Freshmen figure to factor in UT Vols' D-line mix

photo Tennessee linebacker Curt Maggitt listens to amplified music while warming up during the NCAA college football team's first spring practice of the season in Knoxville.

KNOXVILLE - Curt Maggitt has spent increasingly more time in the University of Tennessee's defensive line meeting room over the past few months.

The fourth-year junior was greeted by some even fresher faces earlier this summer.

The Volunteers added nine defensive linemen with their 2014 recruiting class, and three of them -- junior college transfer Owen Williams, former Nebraska signee Dimarya Mixon and one-time linebacker Jakob Johnson -- began their careers in January.

All of the summer arrivals will be true freshmen this season, and Tennessee likely will need a few of them to contribute sooner rather than later.

"It's been great," Maggitt said last week at SEC media days. "Me coming in, I weighed about 215 pounds. We've got guys weighing 270 and 265 already. I like those guys a lot.

"Any time I ask them to do something, they're doing it to the best of their ability. If they need help with something, they're coming to me, and I respect those guys and I'm looking to mentor them a lot this camp."

Tennessee opens preseason practice a week from tonight, and that's when newcomers such as Dewayne Hendrix, Derek Barnett, Michael Sawyers and Joe Henderson will begin to show how ready they are to play now.

The other freshmen are Jashon Robertson, a candidate to play on the offensive line if needed, and Charles Mosley, who suffered a broken tibia in a car accident earlier this month and faces a long road of recovery.

Hendrix (listed at 6-foot-4 and 273 pounds) and Barnett (6-3, 267) were consensus four-star recruits and may be the most ready to contribute physically. Sawyers (6-3, 299) figures to get plenty of opportunities at defensive tackle. Henderson (6-4, 232) had 14.5 sacks and 21 tackles for loss his senior season in high school.

Tennessee's coaches moved Johnson from linebacker to defensive end late in spring practice, and the German-born freshman could figure into the mix as well.

Yet it's almost unfair to ask a freshman to come in and play a bunch of snaps on the defensive line, particularly in the SEC.

"Sometimes I look at them and say, 'You don't know, you don't know,' that unconscious incompetence, so to speak," second-year Vols coach Butch Jones said at SEC media days. "They're going to find out once Aug. 1 gets around.

"Our older players, again, have done a great job of really mentoring [them on] what it's like, but are they going to be able to stay at our three-technique and have the power run at them three plays in a row and have to work off a double team?

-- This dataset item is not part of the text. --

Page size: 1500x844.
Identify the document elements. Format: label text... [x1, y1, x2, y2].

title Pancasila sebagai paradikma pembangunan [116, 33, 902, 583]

"It's going to be an extremely competitive training camp."

Jordan Williams, the lone senior in line coach Steve Stripling's unit, played more defensive tackle as spring practice progressed, and Corey Vereen should figure prominently in the rotation at defensive end.

Danny O'Brien and Trevarris Saulsberry, who missed spring practice, are the Vols' most experienced tackles, while Williams and Mixon, who has impressed the coaching staff since arriving, could help there as well.

Maggitt will play a versatile role for Tennessee, and though he probably won't have his hand on the ground every snap, the coaching staff appears intent on using one of their better pass-rushers at end rather than at linebacker, what he primarily played before tearing his ACL against Missouri two Novembers ago.

It'll be a big August for ends LaTroy Lewis, Jaylen Miller and Kendal Vickers, who will have some young players aiming to move above them in the pecking order.

While Tennessee must settle on a quarterback and hope a new offensive line comes together, the Vols' biggest question is up front defensively, but Jones has been encouraged by the attitude of his freshmen class.

"They hang out, they study film, they do the extra," he said. "I come in off vacation, and 7 o'clock at night our indoor is filled with them practicing on their own. To me, that shows a lot of where our program is and the individuals that comprise our football program right now."

Maggitt, undoubtedly one of the team's leader, backed up his coach's praise.

"I haven't seen anything like it," he said. "We'll have a tough day, a tough squat day, a tough running day, and I come back 20 minutes later, you see younger guys still in there doing some extra [triceps] and [biceps], or extra on-the-field work, some extra hands. I've had a lot of guys say, 'Hey, Curt, you ready to go watch film?'

"That shows me they're hungry and they want to learn and they want to be better."